Yeah, like huge problems for countries have been caused by aid workers going in with the absolute best intentions. Giving them supplies they might need but aren't sustainable teaches them to rely on something that isn't available normally.

I do think that in terms of health a lot of help can be given, like training nurses and health workers in the community, building a health center and teaching them how to look after their own people after all the aid workers have left is something that my organisation really focuses on and a lot of people have been saved as a result.

I think it's definitely has to come from the people in the community, if they don't want or understand the type of help that's being offered it's not going to do anything even if it does come from a place of good intent!

EDIT: spelling

[–]ColdEiric 2 points3 points  (0 children)

Yeah, like huge problems for countries have been caused by aid workers going in with the absolute best intentions. Giving them supplies they might need but aren't sustainable teaches them to rely on something that isn't available normally.

It's like doing the homework for the children.

[–]PrincessofPersuasia 1 point2 points  (0 children)

Wonderfully put!

[–]speedygogogo[S] 0 points1 point  (0 children)

I totally agree. In some cases there are villages that relief workers go into and the majority of women are being very badly treated but are not in a position to change their own situation, in this case I think it needs to be up to the relief worker to realise and understand when to help and when the women are perfectly happy. I definitely agree that if there is no internal movement then they should be left well alone (in terms of their relationships).

I'm hoping to be able to make a small difference even if it's just explaining and reinforcing this idea to the organisation that I'm working in. Although I am only an intern so I'm not sure if anyone will listen to me...

[–]SouthernPetite 5 points6 points  (1 child)

This is a big problem area in anthropology and native rights.

On the one hand, you have people who won't help people when they want/need it because the anthropologist want to preserve the people as if they're some exhibit at a zoo, and on the other, activists rush in to impose their random agenda that has nothing to do with what the people wanted needed.

An example was there were some native people in South East Asia that had been planting trees on their land for a long time, but the government had given loggers permission to cut the trees down. The natives were simply fighting for payment and to be asked permission for future logging, but the environmentalists rushed in, made it about their agenda, and now it's illegal to harvest/import trees from the area.
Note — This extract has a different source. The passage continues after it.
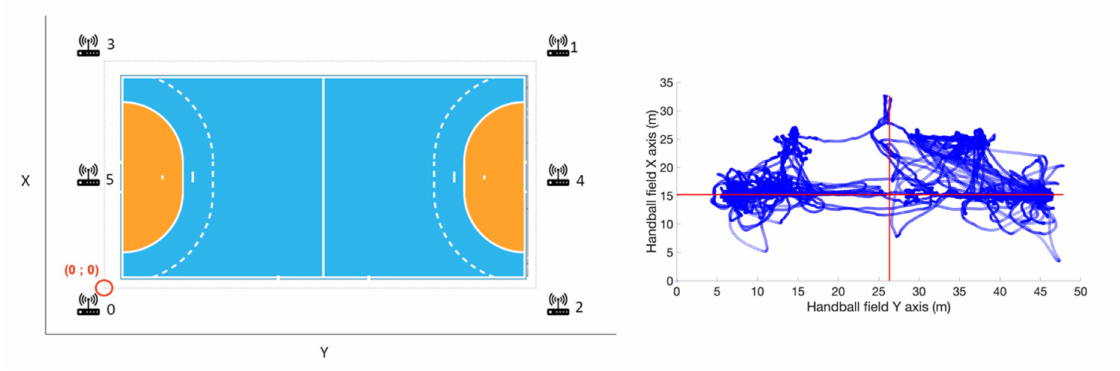
Figure 1. The six antennas configuration, positioned around the handball field with the (0;0) coordi- nates on the lower left corner ( left panel). Corresponding positions reported on the field for the two GK (in blue, right panel), and the computed center of the field, that becomes the (0;0) coordinates system (crossing red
That said, I haven't looked into this stuff in a long time, but I bet women's roles in other cultures is probably a very hot-button issue.
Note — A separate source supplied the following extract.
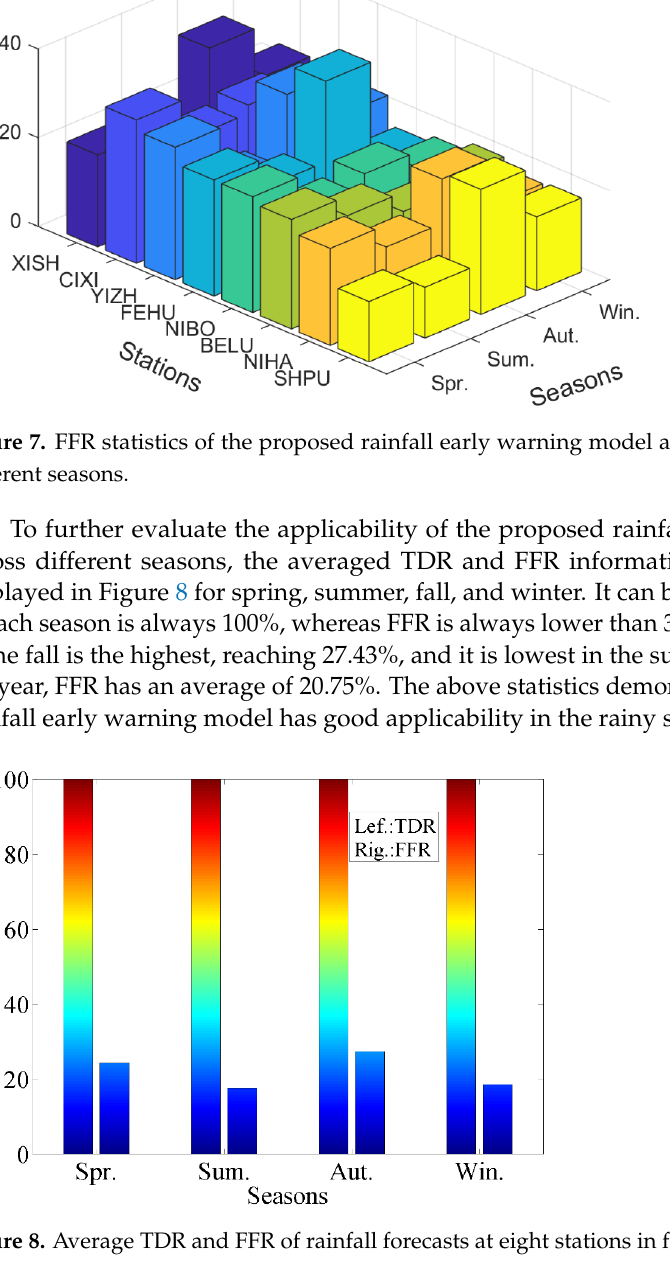
Figure 6. Correlation between multiple meteorological parameters (PWV, P, T, ZTD) and rainfall, where ( a , b ) are the results at FEHU and NIHA stations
[–]speedygogogo[S] 0 points1 point  (0 children)

Maybe it's because there's so many cases reported on the news where women are being oppressed and aid workers have managed to make a difference? There could be also maybe be a language barrier issue? What worries me is that the aid workers know and understand what the native women are saying but think they know better even though they don't!
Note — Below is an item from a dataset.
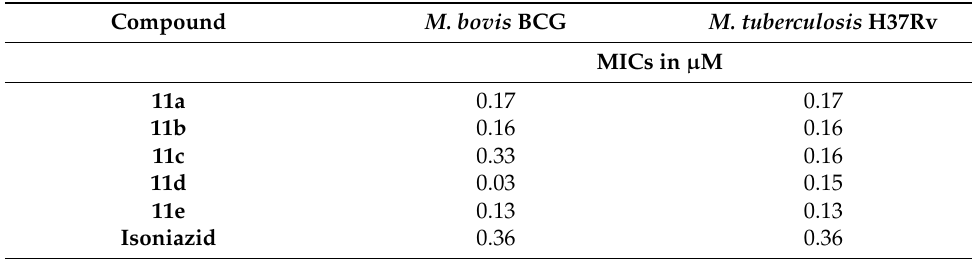
Table 8. Antimycobacterial activity against M. tuberculosis H37Rv and M. bovis.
[–]theplaidknight84 2 points3 points  (1 child)

Your friends mean well but they don't fully understand your situation, and disaster relief volunteers mean well but they don't know those villagers' lives. Hopefully your relationship isn't as bad as a mudslide-ruined village.

[–]speedygogogo[S] 0 points1 point  (0 children)

My relationship is wonderful, but you're right they are well meaning but I think it's a bit patronising of them to consider only one relationship dynamic to be acceptable!

[–]cxj 1 point2 points  (0 children)

Great post, I really like the analogy between pompous, liberal, feminist fucktards invading enlightening third world communities with their bullshit equality, and doing the same thing to individual people's relationships.

[–]Aine_of_knockaine 0 points1 point  (0 children)

Everyone thinks that people are one size fits all. What works for the goose is good for the gander, but it's not the case. All we can do is do what works for us and makes us happy. Everyone else can do the same.